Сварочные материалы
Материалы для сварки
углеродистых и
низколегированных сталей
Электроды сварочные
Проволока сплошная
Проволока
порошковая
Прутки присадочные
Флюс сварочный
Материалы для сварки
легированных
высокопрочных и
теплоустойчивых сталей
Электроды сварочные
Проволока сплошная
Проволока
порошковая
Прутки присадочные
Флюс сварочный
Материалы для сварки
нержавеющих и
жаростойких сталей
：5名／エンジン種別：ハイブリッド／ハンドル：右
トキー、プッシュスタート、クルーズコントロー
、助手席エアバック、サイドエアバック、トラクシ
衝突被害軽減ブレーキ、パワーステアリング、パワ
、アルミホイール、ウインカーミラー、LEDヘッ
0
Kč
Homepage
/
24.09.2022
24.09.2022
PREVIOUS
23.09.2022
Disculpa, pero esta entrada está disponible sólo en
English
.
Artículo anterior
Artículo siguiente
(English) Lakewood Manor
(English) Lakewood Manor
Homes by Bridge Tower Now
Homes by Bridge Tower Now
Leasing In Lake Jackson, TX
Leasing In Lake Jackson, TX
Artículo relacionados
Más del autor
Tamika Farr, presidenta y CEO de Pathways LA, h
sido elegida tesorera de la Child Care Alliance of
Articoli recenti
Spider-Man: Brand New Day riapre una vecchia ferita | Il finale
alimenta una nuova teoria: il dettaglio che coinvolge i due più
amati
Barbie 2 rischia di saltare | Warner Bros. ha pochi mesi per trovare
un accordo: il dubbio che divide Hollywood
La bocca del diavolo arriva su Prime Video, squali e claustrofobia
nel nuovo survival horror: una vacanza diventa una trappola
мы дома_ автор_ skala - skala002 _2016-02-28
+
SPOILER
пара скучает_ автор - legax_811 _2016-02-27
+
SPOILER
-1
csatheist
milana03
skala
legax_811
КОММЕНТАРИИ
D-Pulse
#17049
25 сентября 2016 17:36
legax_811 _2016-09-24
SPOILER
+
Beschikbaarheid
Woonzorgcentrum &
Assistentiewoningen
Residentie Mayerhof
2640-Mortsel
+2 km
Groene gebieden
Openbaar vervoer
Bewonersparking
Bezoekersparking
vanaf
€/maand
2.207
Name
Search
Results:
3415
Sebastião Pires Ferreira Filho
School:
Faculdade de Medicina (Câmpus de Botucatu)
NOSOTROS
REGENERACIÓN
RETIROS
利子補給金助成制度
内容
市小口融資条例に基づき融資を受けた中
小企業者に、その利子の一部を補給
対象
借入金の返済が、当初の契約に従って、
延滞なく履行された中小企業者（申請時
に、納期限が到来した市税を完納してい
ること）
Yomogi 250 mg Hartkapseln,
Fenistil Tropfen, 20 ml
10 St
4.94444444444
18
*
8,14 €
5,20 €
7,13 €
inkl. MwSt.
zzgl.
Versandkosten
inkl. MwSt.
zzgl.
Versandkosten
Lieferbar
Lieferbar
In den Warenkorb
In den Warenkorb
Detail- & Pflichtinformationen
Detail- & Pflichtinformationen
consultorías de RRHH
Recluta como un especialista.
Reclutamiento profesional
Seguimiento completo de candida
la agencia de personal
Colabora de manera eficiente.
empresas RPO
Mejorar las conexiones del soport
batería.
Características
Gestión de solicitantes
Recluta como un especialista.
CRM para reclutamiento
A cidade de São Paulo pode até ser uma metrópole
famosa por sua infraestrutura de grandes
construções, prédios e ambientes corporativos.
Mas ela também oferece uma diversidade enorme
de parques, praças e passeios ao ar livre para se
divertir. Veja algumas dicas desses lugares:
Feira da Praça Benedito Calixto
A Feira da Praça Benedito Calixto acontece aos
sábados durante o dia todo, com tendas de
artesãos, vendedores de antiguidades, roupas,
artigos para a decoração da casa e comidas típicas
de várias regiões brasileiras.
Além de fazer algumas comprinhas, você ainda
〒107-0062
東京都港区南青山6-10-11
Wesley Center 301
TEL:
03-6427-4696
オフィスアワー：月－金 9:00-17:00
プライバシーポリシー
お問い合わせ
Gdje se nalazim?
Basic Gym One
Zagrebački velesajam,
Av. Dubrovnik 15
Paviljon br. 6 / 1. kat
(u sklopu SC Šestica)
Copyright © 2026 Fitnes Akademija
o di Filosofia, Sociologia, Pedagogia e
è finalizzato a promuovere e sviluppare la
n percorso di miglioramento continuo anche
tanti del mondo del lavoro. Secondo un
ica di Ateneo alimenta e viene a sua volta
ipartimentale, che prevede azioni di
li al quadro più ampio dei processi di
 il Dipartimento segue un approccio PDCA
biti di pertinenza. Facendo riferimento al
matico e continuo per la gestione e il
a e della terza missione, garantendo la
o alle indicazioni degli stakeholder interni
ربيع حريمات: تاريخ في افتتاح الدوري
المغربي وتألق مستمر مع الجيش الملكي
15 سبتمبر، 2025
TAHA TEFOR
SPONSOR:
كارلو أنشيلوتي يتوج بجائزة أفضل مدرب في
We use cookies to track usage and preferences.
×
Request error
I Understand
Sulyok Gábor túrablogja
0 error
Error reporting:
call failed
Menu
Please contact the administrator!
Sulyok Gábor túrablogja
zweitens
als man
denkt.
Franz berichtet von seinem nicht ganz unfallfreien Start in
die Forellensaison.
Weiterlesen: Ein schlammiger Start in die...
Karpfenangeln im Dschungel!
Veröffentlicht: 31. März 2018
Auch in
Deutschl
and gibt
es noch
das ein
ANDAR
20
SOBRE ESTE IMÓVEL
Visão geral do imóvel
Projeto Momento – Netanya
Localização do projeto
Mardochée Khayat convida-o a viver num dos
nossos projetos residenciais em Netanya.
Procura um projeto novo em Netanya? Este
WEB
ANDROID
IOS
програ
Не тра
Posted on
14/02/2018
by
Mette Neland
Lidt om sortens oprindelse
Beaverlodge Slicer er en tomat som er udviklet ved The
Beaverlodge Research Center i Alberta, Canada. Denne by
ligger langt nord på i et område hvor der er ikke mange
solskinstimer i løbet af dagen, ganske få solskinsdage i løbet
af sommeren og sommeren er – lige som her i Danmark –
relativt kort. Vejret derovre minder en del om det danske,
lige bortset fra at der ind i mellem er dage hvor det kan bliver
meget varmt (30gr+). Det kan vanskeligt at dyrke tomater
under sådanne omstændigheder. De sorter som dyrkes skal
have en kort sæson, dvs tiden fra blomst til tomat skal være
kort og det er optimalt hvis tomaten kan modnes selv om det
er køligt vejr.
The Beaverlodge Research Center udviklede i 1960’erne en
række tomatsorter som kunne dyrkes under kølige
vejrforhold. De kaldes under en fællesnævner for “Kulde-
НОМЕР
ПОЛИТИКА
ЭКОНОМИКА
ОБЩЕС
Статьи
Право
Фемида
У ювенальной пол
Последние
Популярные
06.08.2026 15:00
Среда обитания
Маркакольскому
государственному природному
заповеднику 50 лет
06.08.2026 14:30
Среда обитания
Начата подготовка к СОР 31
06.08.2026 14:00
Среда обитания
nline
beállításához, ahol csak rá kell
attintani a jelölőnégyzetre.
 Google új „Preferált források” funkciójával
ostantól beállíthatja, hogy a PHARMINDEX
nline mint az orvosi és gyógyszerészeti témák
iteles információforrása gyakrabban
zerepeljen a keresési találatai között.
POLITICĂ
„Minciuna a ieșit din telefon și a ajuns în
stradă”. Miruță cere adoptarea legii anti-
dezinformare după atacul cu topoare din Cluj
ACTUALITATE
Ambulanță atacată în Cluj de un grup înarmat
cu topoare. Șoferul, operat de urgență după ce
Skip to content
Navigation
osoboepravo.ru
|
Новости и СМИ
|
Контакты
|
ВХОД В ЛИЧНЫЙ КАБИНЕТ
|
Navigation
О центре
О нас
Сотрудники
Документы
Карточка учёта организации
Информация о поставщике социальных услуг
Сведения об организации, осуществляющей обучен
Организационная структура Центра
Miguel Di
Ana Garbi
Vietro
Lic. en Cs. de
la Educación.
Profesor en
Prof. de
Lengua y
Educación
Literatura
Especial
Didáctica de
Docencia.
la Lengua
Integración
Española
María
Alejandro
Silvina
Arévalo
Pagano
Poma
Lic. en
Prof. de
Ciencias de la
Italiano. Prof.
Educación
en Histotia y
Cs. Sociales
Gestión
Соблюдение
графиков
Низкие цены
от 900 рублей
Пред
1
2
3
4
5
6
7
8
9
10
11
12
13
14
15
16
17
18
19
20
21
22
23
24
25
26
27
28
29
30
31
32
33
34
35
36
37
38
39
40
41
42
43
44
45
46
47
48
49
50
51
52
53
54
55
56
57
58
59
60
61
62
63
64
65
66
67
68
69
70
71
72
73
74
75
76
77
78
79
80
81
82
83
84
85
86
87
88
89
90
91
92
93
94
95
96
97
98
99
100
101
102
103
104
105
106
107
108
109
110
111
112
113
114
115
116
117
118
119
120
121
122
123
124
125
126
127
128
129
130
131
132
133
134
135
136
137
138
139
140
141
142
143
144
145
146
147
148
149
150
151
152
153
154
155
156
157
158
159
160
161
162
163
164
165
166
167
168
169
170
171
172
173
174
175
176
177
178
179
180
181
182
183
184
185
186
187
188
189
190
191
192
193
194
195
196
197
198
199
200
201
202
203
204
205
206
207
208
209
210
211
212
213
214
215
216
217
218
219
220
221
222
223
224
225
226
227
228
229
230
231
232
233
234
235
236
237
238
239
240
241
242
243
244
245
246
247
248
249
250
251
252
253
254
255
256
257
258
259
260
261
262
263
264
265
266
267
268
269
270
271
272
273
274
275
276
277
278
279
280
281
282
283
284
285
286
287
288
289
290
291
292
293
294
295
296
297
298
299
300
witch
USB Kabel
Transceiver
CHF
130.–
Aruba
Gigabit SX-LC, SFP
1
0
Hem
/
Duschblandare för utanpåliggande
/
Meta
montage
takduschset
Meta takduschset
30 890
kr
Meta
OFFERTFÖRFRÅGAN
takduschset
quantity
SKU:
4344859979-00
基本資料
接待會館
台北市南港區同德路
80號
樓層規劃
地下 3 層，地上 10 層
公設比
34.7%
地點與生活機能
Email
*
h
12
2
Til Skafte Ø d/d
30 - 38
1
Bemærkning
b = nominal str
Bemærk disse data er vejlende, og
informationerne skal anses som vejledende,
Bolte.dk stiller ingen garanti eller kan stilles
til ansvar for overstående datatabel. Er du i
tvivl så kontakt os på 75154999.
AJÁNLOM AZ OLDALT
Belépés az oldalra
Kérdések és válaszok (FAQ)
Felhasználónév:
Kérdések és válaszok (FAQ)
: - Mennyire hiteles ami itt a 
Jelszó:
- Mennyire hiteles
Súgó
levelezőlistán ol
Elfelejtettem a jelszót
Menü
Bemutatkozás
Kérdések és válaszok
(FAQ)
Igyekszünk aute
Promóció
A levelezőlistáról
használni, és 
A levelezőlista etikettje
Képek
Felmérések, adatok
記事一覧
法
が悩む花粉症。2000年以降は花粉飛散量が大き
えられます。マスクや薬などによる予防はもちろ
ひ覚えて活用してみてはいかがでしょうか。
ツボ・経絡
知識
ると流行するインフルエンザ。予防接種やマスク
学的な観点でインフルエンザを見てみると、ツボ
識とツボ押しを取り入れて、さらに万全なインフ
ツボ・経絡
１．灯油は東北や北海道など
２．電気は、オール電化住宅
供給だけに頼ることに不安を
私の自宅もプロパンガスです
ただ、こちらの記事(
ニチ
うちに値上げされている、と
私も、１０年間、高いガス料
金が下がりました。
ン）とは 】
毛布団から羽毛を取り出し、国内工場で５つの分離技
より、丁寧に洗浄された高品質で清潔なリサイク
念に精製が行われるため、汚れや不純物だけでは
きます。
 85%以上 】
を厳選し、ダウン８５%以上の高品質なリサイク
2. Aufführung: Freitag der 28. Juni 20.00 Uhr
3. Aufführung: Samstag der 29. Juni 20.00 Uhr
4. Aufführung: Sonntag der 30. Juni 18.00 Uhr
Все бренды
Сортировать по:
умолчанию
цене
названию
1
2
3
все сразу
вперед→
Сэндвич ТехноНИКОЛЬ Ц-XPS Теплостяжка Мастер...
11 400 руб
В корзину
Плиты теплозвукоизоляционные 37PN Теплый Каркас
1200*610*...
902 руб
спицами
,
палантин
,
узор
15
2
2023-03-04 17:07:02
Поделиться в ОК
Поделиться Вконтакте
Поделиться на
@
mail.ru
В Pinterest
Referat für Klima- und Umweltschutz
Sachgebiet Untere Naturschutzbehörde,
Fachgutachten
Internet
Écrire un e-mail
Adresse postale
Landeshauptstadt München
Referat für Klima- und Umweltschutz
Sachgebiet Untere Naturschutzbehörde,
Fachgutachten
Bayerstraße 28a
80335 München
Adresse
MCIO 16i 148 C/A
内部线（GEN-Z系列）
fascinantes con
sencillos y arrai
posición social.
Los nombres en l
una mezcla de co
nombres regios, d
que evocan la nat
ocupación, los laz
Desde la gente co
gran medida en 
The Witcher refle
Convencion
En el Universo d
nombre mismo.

+ + + + + + +

Output as a numbered list every line of the data from the first line through the line containing "Woonzorgcentrum &", inclusive, omitting any blank lines.

> [Exercise result]:
1. Сварочные материалы
2. Материалы для сварки
3. углеродистых и
4. низколегированных сталей
5. Электроды сварочные
6. Проволока сплошная
7. Проволока
8. порошковая
9. Прутки присадочные
10. Флюс сварочный
11. Материалы для сварки
12. легированных
13. высокопрочных и
14. теплоустойчивых сталей
15. Электроды сварочные
16. Проволока сплошная
17. Проволока
18. порошковая
19. Прутки присадочные
20. Флюс сварочный
21. Материалы для сварки
22. нержавеющих и
23. жаростойких сталей
24. ：5名／エンジン種別：ハイブリッド／ハンドル：右
25. トキー、プッシュスタート、クルーズコントロー
26. 、助手席エアバック、サイドエアバック、トラクシ
27. 衝突被害軽減ブレーキ、パワーステアリング、パワ
28. 、アルミホイール、ウインカーミラー、LEDヘッ
29. 0
30. Kč
31. Homepage
32. /
33. 24.09.2022
34. 24.09.2022
35. PREVIOUS
36. 23.09.2022
37. Disculpa, pero esta entrada está disponible sólo en
38. English
39. .
40. Artículo anterior
41. Artículo siguiente
42. (English) Lakewood Manor
43. (English) Lakewood Manor
44. Homes by Bridge Tower Now
45. Homes by Bridge Tower Now
46. Leasing In Lake Jackson, TX
47. Leasing In Lake Jackson, TX
48. Artículo relacionados
49. Más del autor
50. Tamika Farr, presidenta y CEO de Pathways LA, h
51. sido elegida tesorera de la Child Care Alliance of
52. Articoli recenti
53. Spider-Man: Brand New Day riapre una vecchia ferita | Il finale
54. alimenta una nuova teoria: il dettaglio che coinvolge i due più
55. amati
56. Barbie 2 rischia di saltare | Warner Bros. ha pochi mesi per trovare
57. un accordo: il dubbio che divide Hollywood
58. La bocca del diavolo arriva su Prime Video, squali e claustrofobia
59. nel nuovo survival horror: una vacanza diventa una trappola
60. мы дома_ автор_ skala - skala002 _2016-02-28
61. +
62. SPOILER
63. пара скучает_ автор - legax_811 _2016-02-27
64. +
65. SPOILER
66. -1
67. csatheist
68. milana03
69. skala
70. legax_811
71. КОММЕНТАРИИ
72. D-Pulse
73. #17049
74. 25 сентября 2016 17:36
75. legax_811 _2016-09-24
76. SPOILER
77. +
78. Beschikbaarheid
79. Woonzorgcentrum &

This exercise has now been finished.